Outliers

Outliers are values for a numeric variable that do not fit within the general pattern of the rest of the data. They can be identified by visually inspecting the data, either with a histogram (for a single variable) or scatterplot (for two variables).

What happens if I have an outlier in my data?

If you notice an outlier in your dataset, the first step is to investigate if it is some sort of measurement error or typo. If an error in the data file cannot be ruled out, try to identify the source of the data. Is it possible that the person coding the data made an entry mistake? Is it logical that a survey respondent made an error? Was the sample subject in question possibly outside of your target population?

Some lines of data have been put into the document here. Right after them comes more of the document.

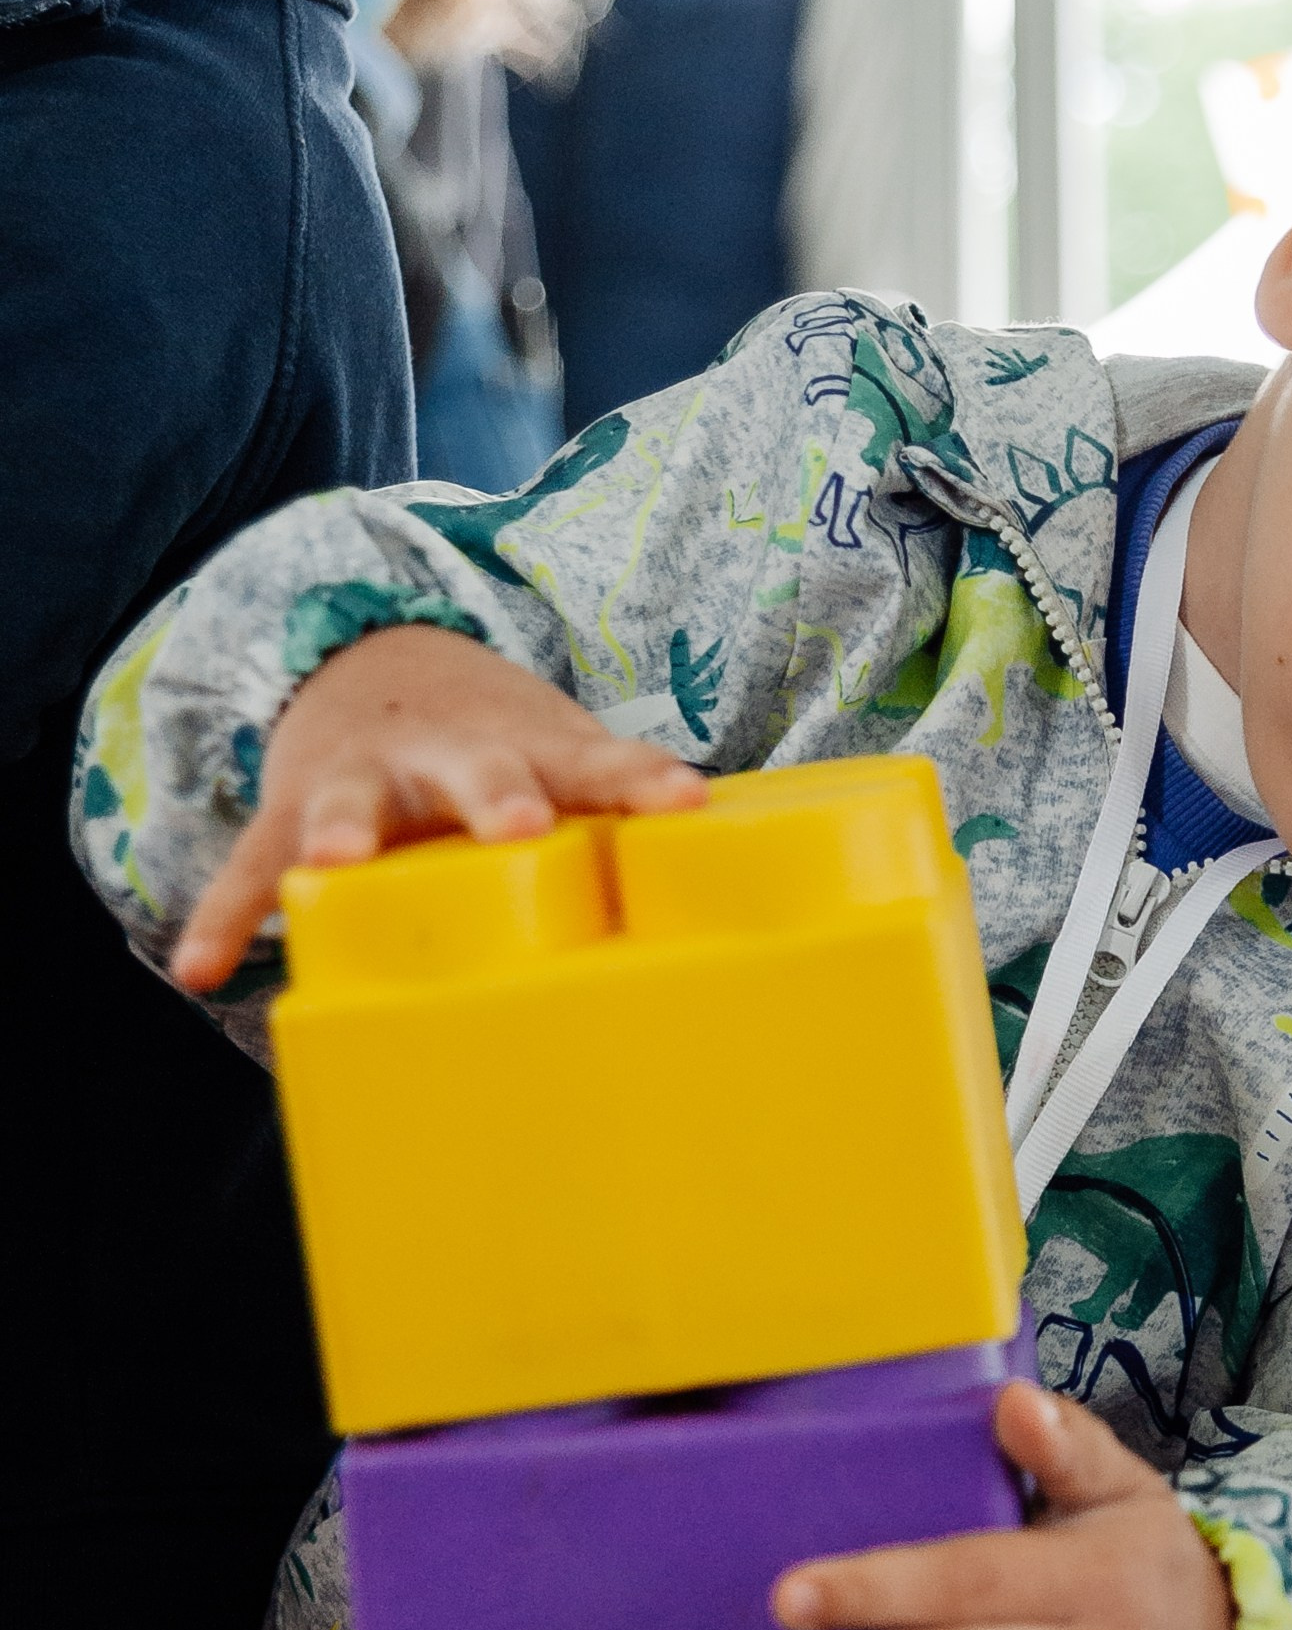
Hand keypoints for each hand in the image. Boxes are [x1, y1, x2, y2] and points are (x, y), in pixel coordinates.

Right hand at [171, 625, 704, 993]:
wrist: (377, 661)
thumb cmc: (500, 744)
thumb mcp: (564, 758)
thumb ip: (629, 819)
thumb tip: (751, 902)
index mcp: (531, 750)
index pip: (601, 764)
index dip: (643, 782)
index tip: (685, 803)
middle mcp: (449, 757)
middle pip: (478, 773)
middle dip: (494, 798)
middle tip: (514, 827)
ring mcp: (365, 782)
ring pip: (352, 803)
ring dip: (345, 832)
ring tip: (336, 867)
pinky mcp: (291, 812)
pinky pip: (251, 867)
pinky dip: (226, 916)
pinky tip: (203, 968)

In general, we do not advocate removing outliers from the dataset unless there is a sound reason to exclude those values (which can be debatable).

How will an outlier affect my analysis?

There are different scenarios in which outliers may be more influential than others. An influential point is a value that, if removed, would noticeably alter the results of your analysis. To test for the level of influence, conduct your analyses with and without that sample subject. Does your interpretation of the data change when you remove it? If so, you have a choice to make: remove that record (which we wouldn’t recommend without justification) and continue on with your analysis, or present your results with and without the influential point and discuss the findings in your report. Another option would be to run a more advanced statistical method, such as robust regression, which is less sensitive to outliers.